ROLE OF ENDOTHELIUM-DERIVED RELAXING FACTOR IN HINDLIMB REACTIVE AND ACTIVE HYPEREMIA IN CONSCIOUS DOGS

We tested in conscious dogs whether endothelium-derived relaxing factor (EDRF) mediates hindlimb reactive and active hyperemia. Hindlimb reactive hyperemia was observed in response to release of a 1-min occlusion of the terminal aorta, and in separate studies, hindlimb active hyperemic responses to graded dynamic (treadmill) exercise were observed before and after inhibition of EDRF production [N-G-nitro-L-arginine methyl ester (L-NAME); 5 mg/kg iv)]. At rest, L-NAME significantly increased mean arterial pressure (MAP) from control levels (100.6 +/- 6.2 vs. 125.0 +/- 7.3 mmHg) and significantly decreased heart rate (HR) (94.1 +/- 4.6 vs. 65.1 +/- 3.8 beats/min), terminal aortic blood flow (TAQ) (0.51 +/- 0.01 vs. 0.33 +/- 0.03 l/min), and terminal aortic vascular conductance (TAC) (5.2 +/- 0.4 vs. 2.7 +/- 0.1 ml. min(-1).mmHg(-1)). L-NAME also significantly reduced the hindlimb hyperemia induced by intra-arterial acetylcholine (5 mu g/kg). During reactive hyperemia L-NAME significantly reduced both the duration and maximal increase in TAC (16.2 +/- 1.6 vs. 10.4 +/- 0.8 s and 24.5 +/- 3.3 vs. 21.0 +/- 3.1 ml.min(-1) mmHg(-1), respectively). During graded exercise, MAP was significantly higher and HR significantly lower at each work load after L-NAME. During mild exercise, TAQ was significantly lower after L-NAME, whereas at higher work loads, L-NAME had no significant effect on TAQ. TAC was significantly reduced at each work load after L-NAME, but the difference from control remained constant with increasing work load; L-NAME caused a constant offset in TAC during graded exercise. We conclude that EDRF may play a physiological role in hindlimb reactive hyperemia but does not appear to be important in mediating hindlimb active hyperemia during graded dynamic exercise.

# # #

* TASK TO COMPLETE
Translate this sentence from the abstract above on endothelium-derived relaxing factor in conscious dogs into Spanish: "We conclude that EDRF may play a physiological role in hindlimb reactive hyperemia but does not appear to be important in mediating hindlimb active hyperemia during graded dynamic exercise."

# # #

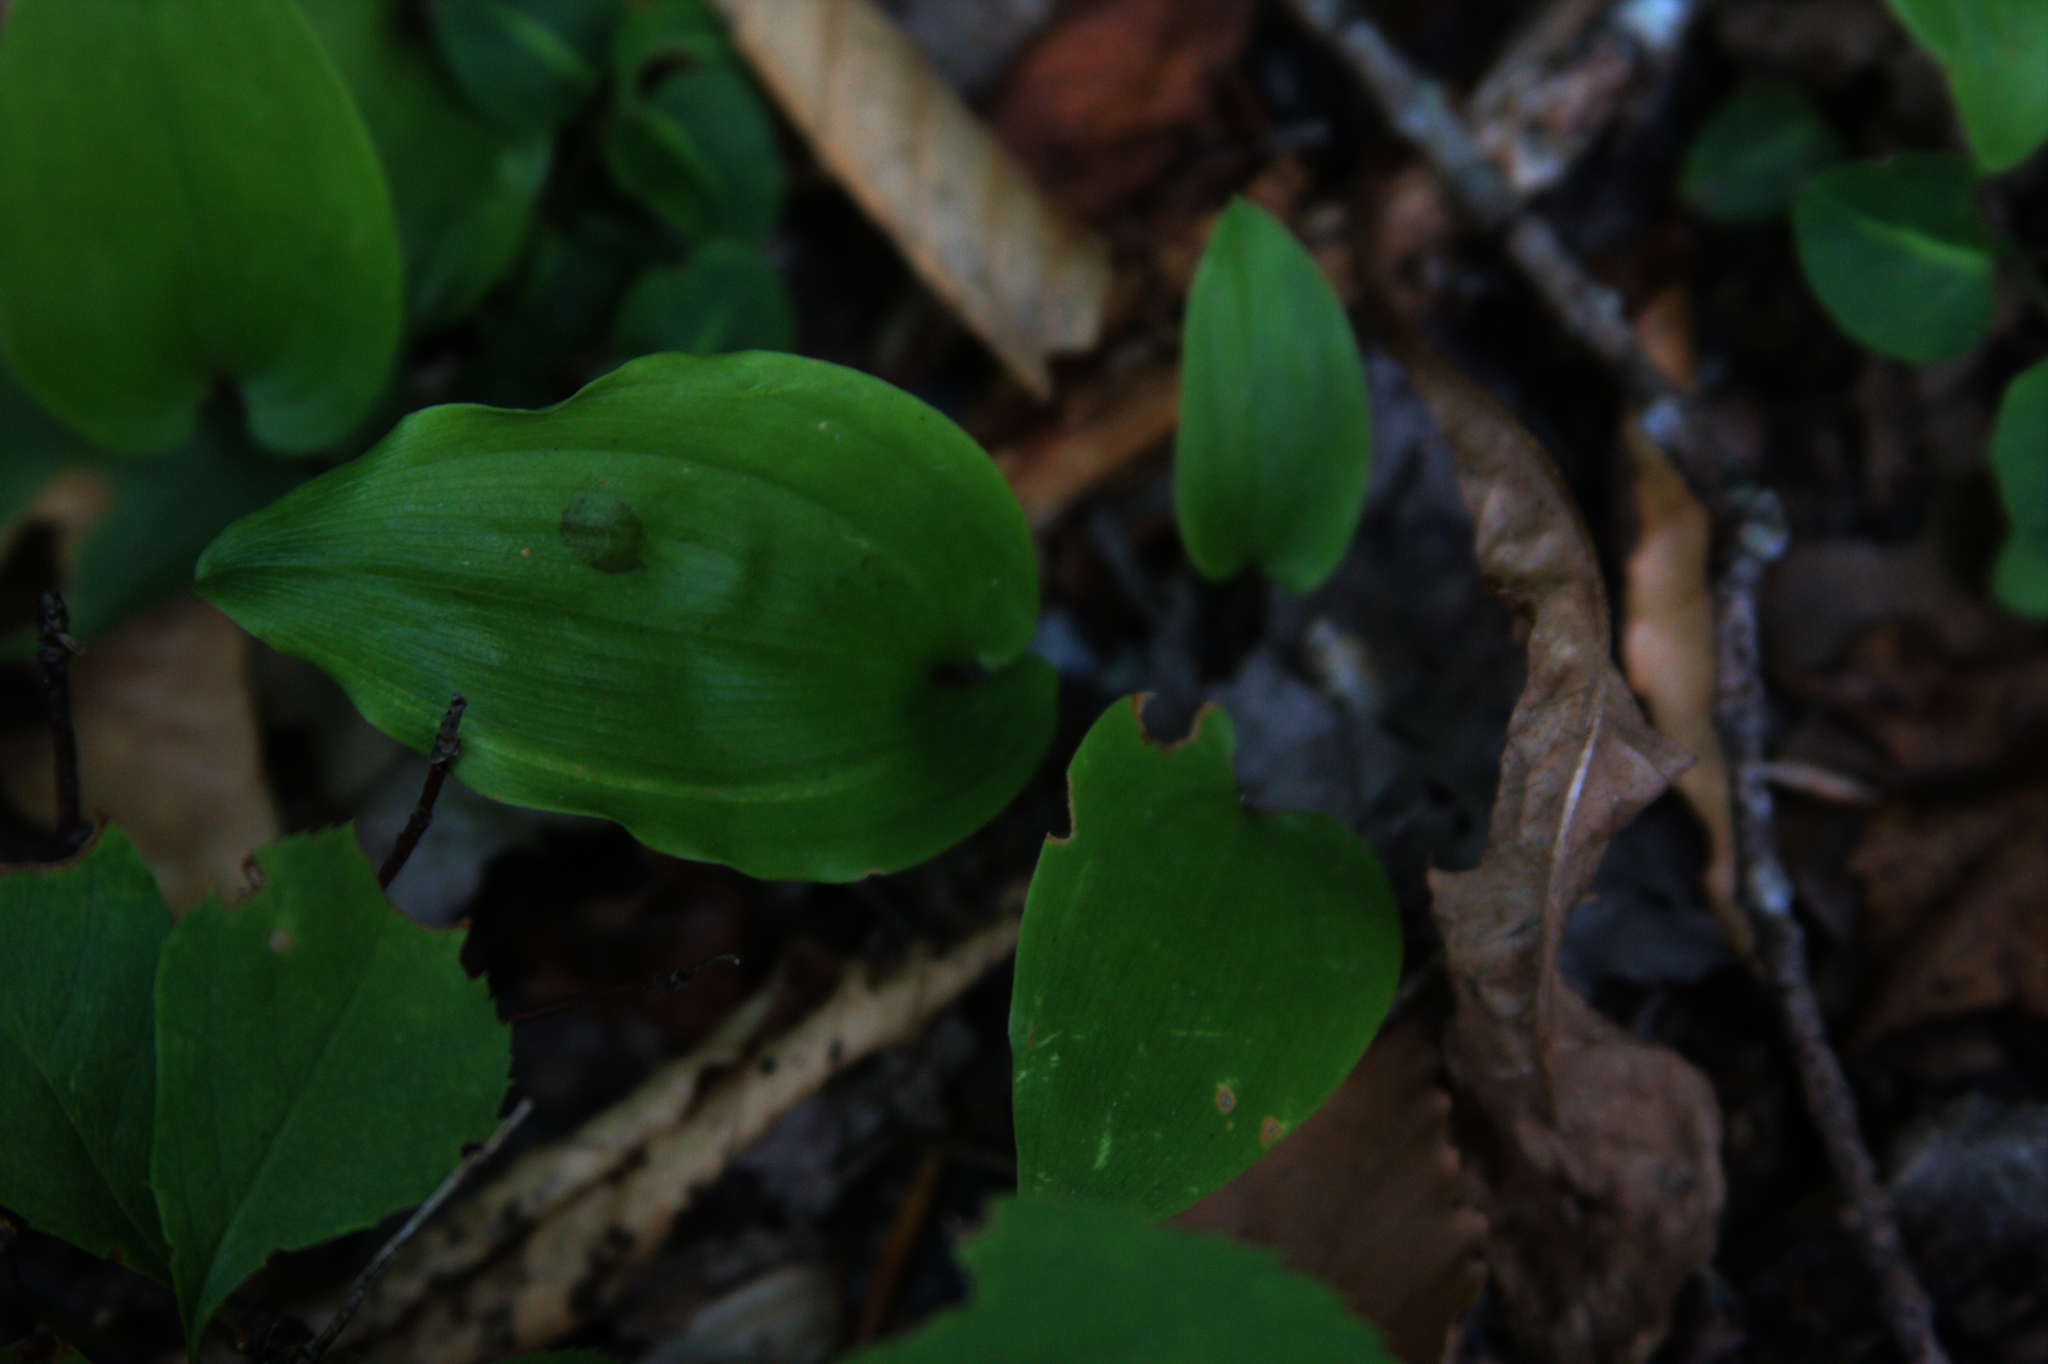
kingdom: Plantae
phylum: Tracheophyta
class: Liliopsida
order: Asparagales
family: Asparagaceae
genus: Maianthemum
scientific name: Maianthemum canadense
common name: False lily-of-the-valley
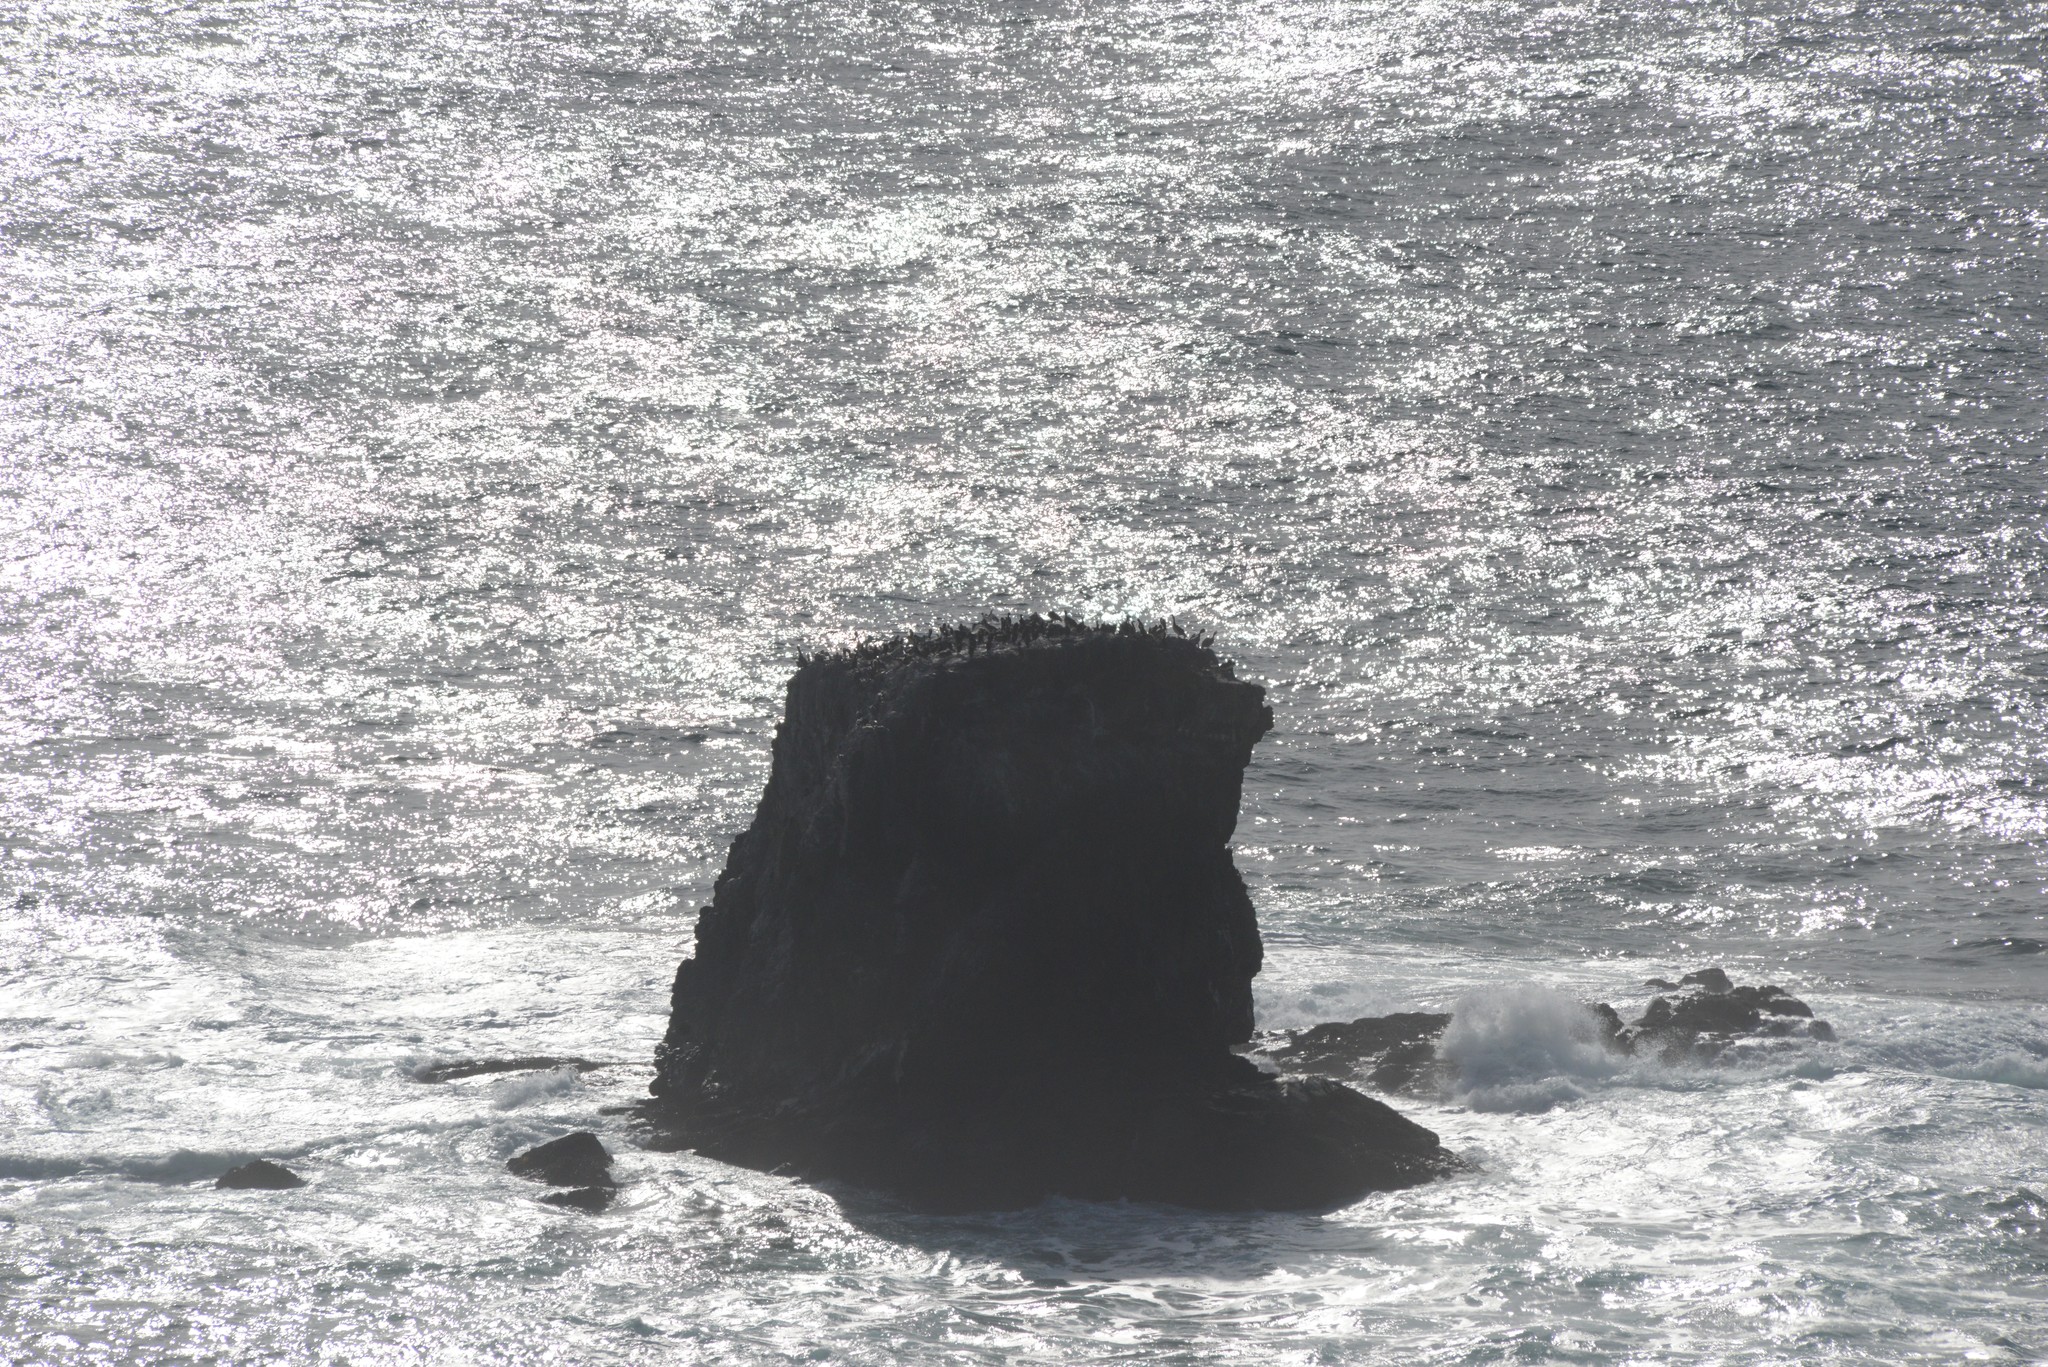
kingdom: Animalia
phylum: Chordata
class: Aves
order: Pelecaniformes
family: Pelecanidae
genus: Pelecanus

# # #

* EXERCISE SOLUTION
Concluimos que el EDRF podría desempeñar un papel fisiológico en la hiperemia reactiva de las extremidades posteriores, pero no parece ser importante en la mediación de la hiperemia activa de las extremidades posteriores durante el ejercicio dinámico graduado.